**EXERCISE DETAILS:** Could you filter the records below down to the lines that include the word "تغليف"?
** Opening DATA FOR THIS TASK block **
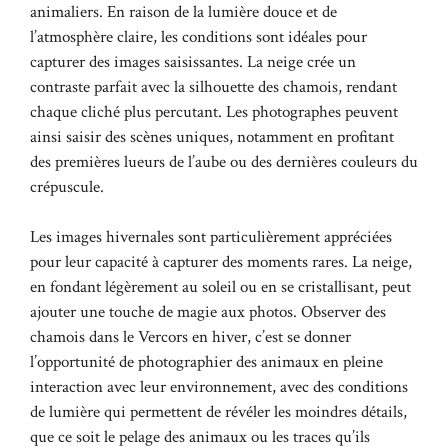
animaliers. En raison de la lumière douce et de
l’atmosphère claire, les conditions sont idéales pour
capturer des images saisissantes. La neige crée un
contraste parfait avec la silhouette des chamois, rendant
chaque cliché plus percutant. Les photographes peuvent
ainsi saisir des scènes uniques, notamment en profitant
des premières lueurs de l’aube ou des dernières couleurs du
crépuscule.
Les images hivernales sont particulièrement appréciées
pour leur capacité à capturer des moments rares. La neige,
en fondant légèrement au soleil ou en se cristallisant, peut
ajouter une touche de magie aux photos. Observer des
chamois dans le Vercors en hiver, c’est se donner
l’opportunité de photographier des animaux en pleine
interaction avec leur environnement, avec des conditions
de lumière qui permettent de révéler les moindres détails,
que ce soit le pelage des animaux ou les traces qu’ils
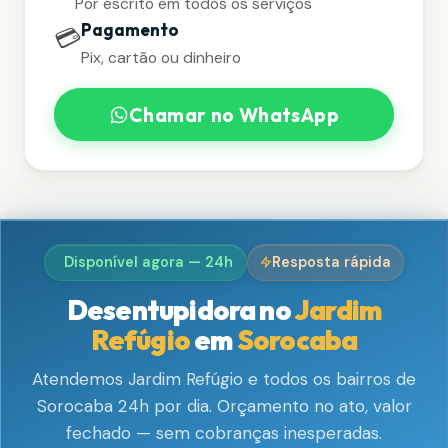
Por escrito em todos os serviços
Pagamento
💳
Pix, cartão ou dinheiro
Chamar no WhatsApp
Disponível agora — 24h
Resposta rápida
Desentupidora no
Jardim
Refúgio
em
Sorocaba
Atendemos Jardim Refúgio e todos os bairros de
Sorocaba 24h por dia. Orçamento no ato, valor
fechado — sem cobranças inesperadas.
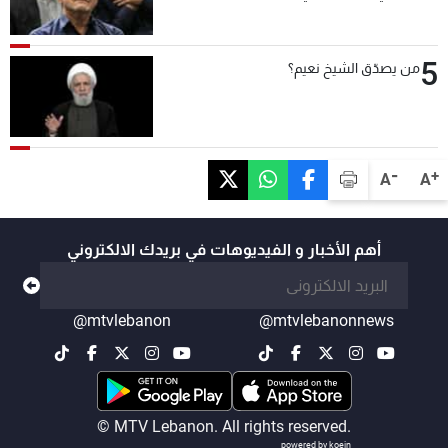
5
من يصدّق الشيخ نعيم؟
-
+
A
A
أهم الأخبار و الفيديوهات في بريدك الالكتروني
@mtvlebanon
@mtvlebanonnews
© MTV Lebanon. All rights reserved.
powered by koein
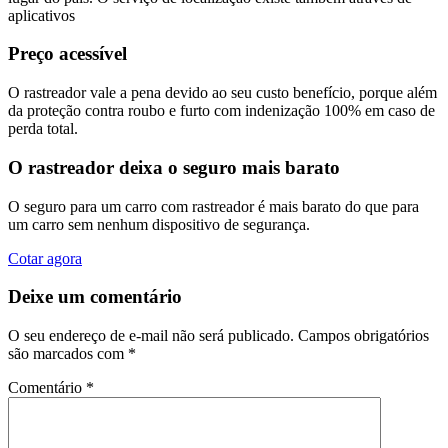
aplicativos
Preço acessível
O rastreador vale a pena devido ao seu custo benefício, porque além
da proteção contra roubo e furto com indenização 100% em caso de
perda total.
O rastreador deixa o seguro mais barato
O seguro para um carro com rastreador é mais barato do que para
um carro sem nenhum dispositivo de segurança.
Cotar agora
Deixe um comentário
O seu endereço de e-mail não será publicado.
Campos obrigatórios
são marcados com
*
Comentário
*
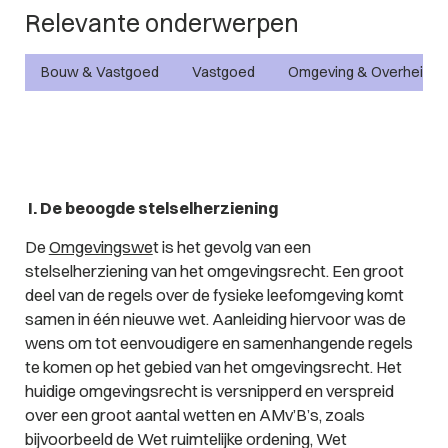
Relevante onderwerpen
Bouw & Vastgoed
Vastgoed
Omgeving & Overheid
I. De beoogde stelselherziening
De
Omgevingswe
t is het gevolg van een
stelselherziening van het omgevingsrecht. Een groot
deel van de regels over de fysieke leefomgeving komt
samen in één nieuwe wet. Aanleiding hiervoor was de
wens om tot eenvoudigere en samenhangende regels
te komen op het gebied van het omgevingsrecht. Het
huidige omgevingsrecht is versnipperd en verspreid
over een groot aantal wetten en AMv’B’s, zoals
bijvoorbeeld de Wet ruimtelijke ordening, Wet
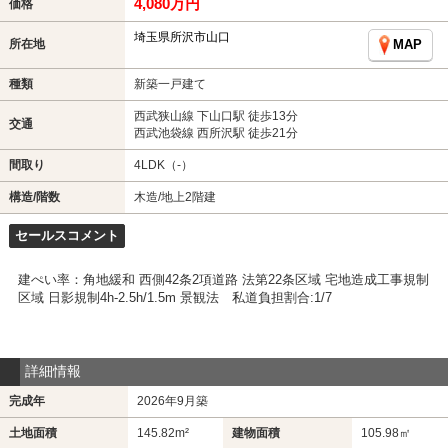
4,080万円
価格
埼玉県所沢市山口
所在地
MAP
種類
新築一戸建て
西武狭山線 下山口駅 徒歩13分
交通
西武池袋線 西所沢駅 徒歩21分
間取り
4LDK（-）
構造/階数
木造/地上2階建
セールスコメント
建ぺい率：角地緩和 西側42条2項道路 法第22条区域 宅地造成工事規制
区域 日影規制4h-2.5h/1.5m 景観法 私道負担割合:1/7
詳細情報
完成年
2026年9月築
土地面積
145.82m²
建物面積
105.98㎡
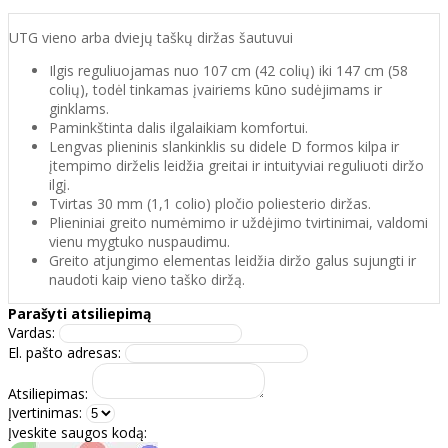
UTG vieno arba dviejų taškų diržas šautuvui
Ilgis reguliuojamas nuo 107 cm (42 colių) iki 147 cm (58
colių), todėl tinkamas įvairiems kūno sudėjimams ir
ginklams.
Paminkštinta dalis ilgalaikiam komfortui.
Lengvas plieninis slankinklis su didele D formos kilpa ir
įtempimo dirželis leidžia greitai ir intuityviai reguliuoti diržo
ilgį.
Tvirtas 30 mm (1,1 colio) pločio poliesterio diržas.
Plieniniai greito numėmimo ir uždėjimo tvirtinimai, valdomi
vienu mygtuko nuspaudimu.
Greito atjungimo elementas leidžia diržo galus sujungti ir
naudoti kaip vieno taško diržą.
Parašyti atsiliepimą
Vardas:
El. pašto adresas:
Atsiliepimas:
Įvertinimas:
Įveskite saugos kodą:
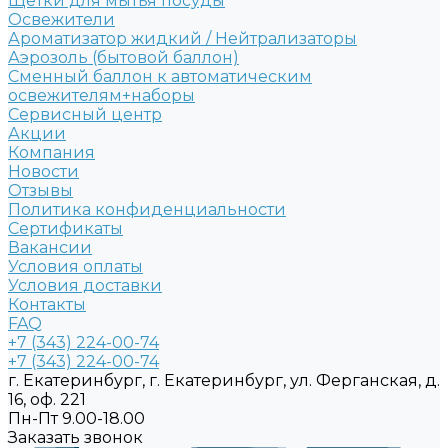
Щетки для мытья посуды
Освежители
Ароматизатор жидкий / Нейтрализаторы
Аэрозоль (бытовой баллон)
Сменный баллон к автоматическим
освежителям+наборы
Сервисный центр
Акции
Компания
Новости
Отзывы
Политика конфиденциальности
Сертификаты
Вакансии
Условия оплаты
Условия доставки
Контакты
FAQ
+7 (343) 224-00-74
+7 (343) 224-00-74
г. Екатеринбург, г. Екатеринбург, ул. Ферганская, д.
16, оф. 221
Пн-Пт 9.00-18.00
Заказать звонок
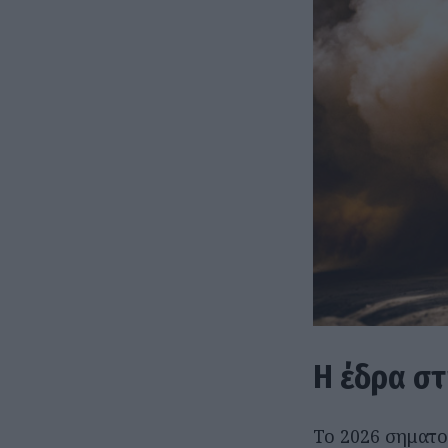
Η έδρα σ
Το 2026 σηματο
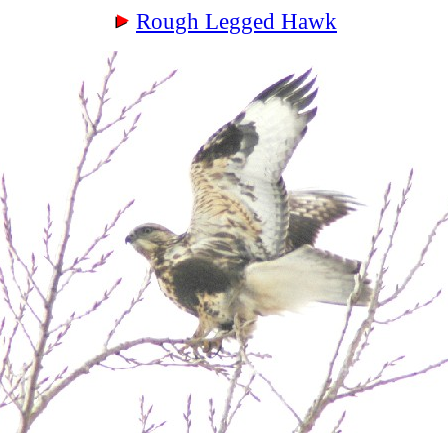
Rough Legged Hawk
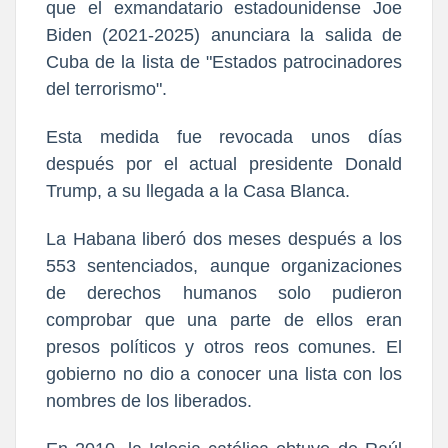
que el exmandatario estadounidense Joe
Biden (2021-2025) anunciara la salida de
Cuba de la lista de "Estados patrocinadores
del terrorismo".
Esta medida fue revocada unos días
después por el actual presidente Donald
Trump, a su llegada a la Casa Blanca.
La Habana liberó dos meses después a los
553 sentenciados, aunque organizaciones
de derechos humanos solo pudieron
comprobar que una parte de ellos eran
presos políticos y otros reos comunes. El
gobierno no dio a conocer una lista con los
nombres de los liberados.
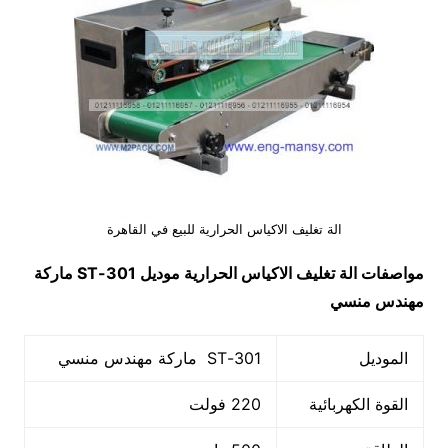
الة تغليف الاكياس الحرارية للبيع في القاهرة
مواصفات
الة تغليف الاكياس الحرارية
موديل
301-ST
ماركة
مهندس منسي
الموديل
301-ST ماركة مهندس منسي
القوة الكهربائية
220 فولت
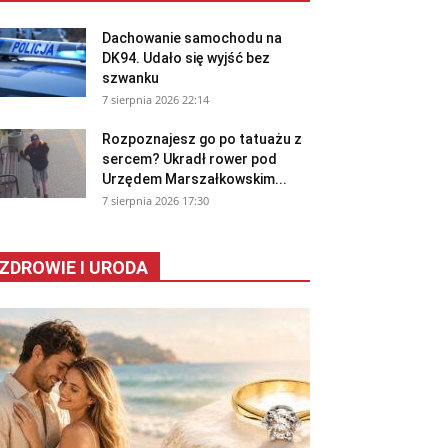
Dachowanie samochodu na
DK94. Udało się wyjść bez
szwanku
7 sierpnia 2026 22:14
Rozpoznajesz go po tatuażu z
sercem? Ukradł rower pod
Urzędem Marszałkowskim...
7 sierpnia 2026 17:30
ZDROWIE I URODA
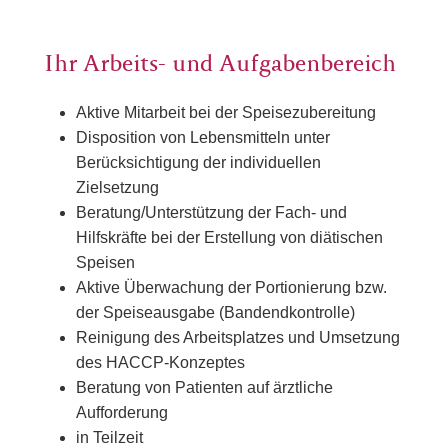
Ihr Arbeits- und Aufgabenbereich
Aktive Mitarbeit bei der Speisezubereitung
Disposition von Lebensmitteln unter
Berücksichtigung der individuellen
Zielsetzung
Beratung/Unterstützung der Fach- und
Hilfskräfte bei der Erstellung von diätischen
Speisen
Aktive Überwachung der Portionierung bzw.
der Speiseausgabe (Bandendkontrolle)
Reinigung des Arbeitsplatzes und Umsetzung
des HACCP-Konzeptes
Beratung von Patienten auf ärztliche
Aufforderung
in Teilzeit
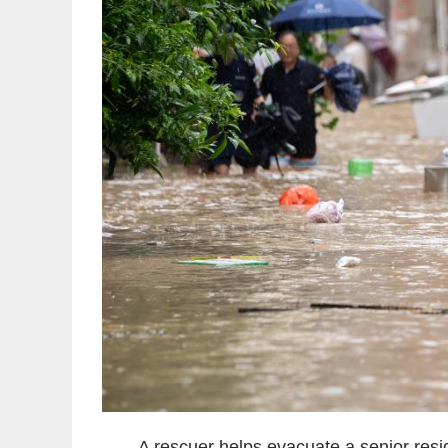
A rescuer helps evacuate a senior resi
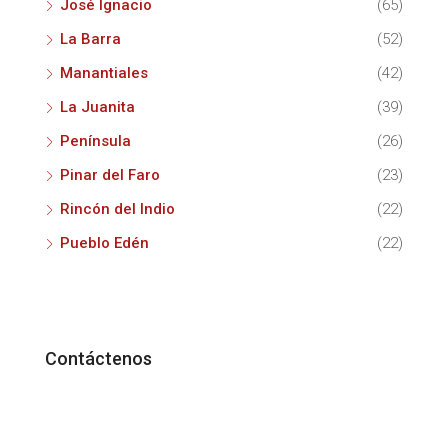
José Ignacio
(65)
La Barra
(52)
Manantiales
(42)
La Juanita
(39)
Península
(26)
Pinar del Faro
(23)
Rincón del Indio
(22)
Pueblo Edén
(22)
Contáctenos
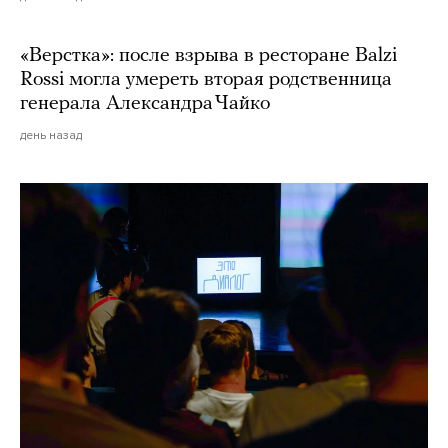
«Верстка»: после взрыва в ресторане Balzi
Rossi могла умереть вторая родственница
генерала Александра Чайко
день назад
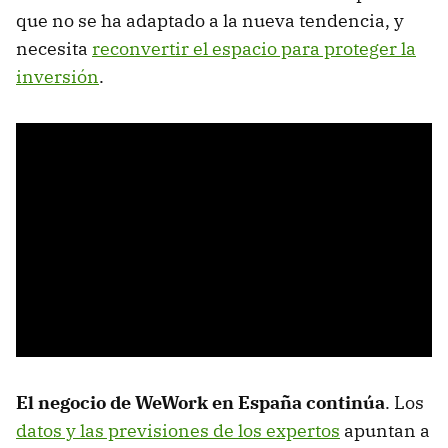
que no se ha adaptado a la nueva tendencia, y
necesita
reconvertir el espacio para proteger la
inversión
.
El negocio de WeWork en España continúa
. Los
datos y las previsiones de los expertos
apuntan a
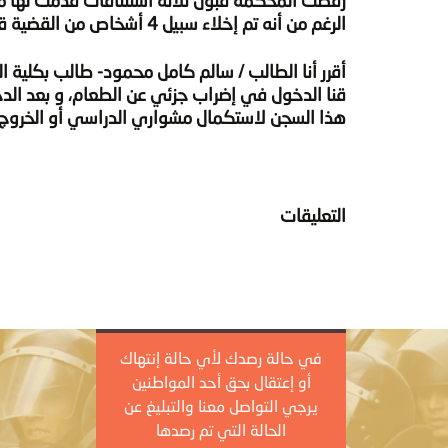
رفضت المحكمة قبول ثلاثة استئنافات قدمت لها مع 
الرغم من أنه تم إخلاء سبيل 4 أشخاص من القضية قبل تحويلها إلى محكمة الجنايات .
قنا الدخول في إضراب جزئي عن الطعام، و بعد الد
هذا السجن لاستكمال مشواري الدراسي أو الخروج 
التعليقات
في حالة رصدك لأي حالة إنتهاك
أو إعتقال بحق أحد المواطنين
يرجي التواصل معنا والتبليغ عن
الحالة التي تم رصدها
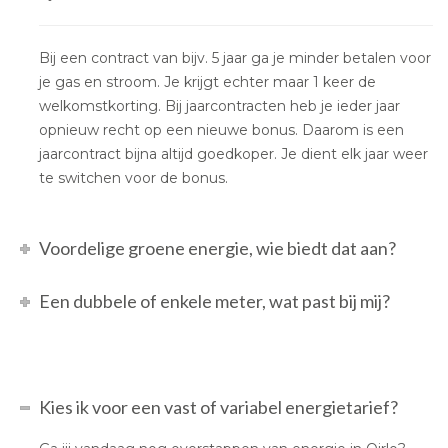
Bij een contract van bijv. 5 jaar ga je minder betalen voor
je gas en stroom. Je krijgt echter maar 1 keer de
welkomstkorting. Bij jaarcontracten heb je ieder jaar
opnieuw recht op een nieuwe bonus. Daarom is een
jaarcontract bijna altijd goedkoper. Je dient elk jaar weer
te switchen voor de bonus.
Voordelige groene energie, wie biedt dat aan?
Een dubbele of enkele meter, wat past bij mij?
Kies ik voor een vast of variabel energietarief?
** Closing DATA FOR THIS TASK block **
**ANSWER SECTION:**
الة تغليف الاكياس الحرارية للبيع في القاهرة
الة تغليف الاكياس الحرارية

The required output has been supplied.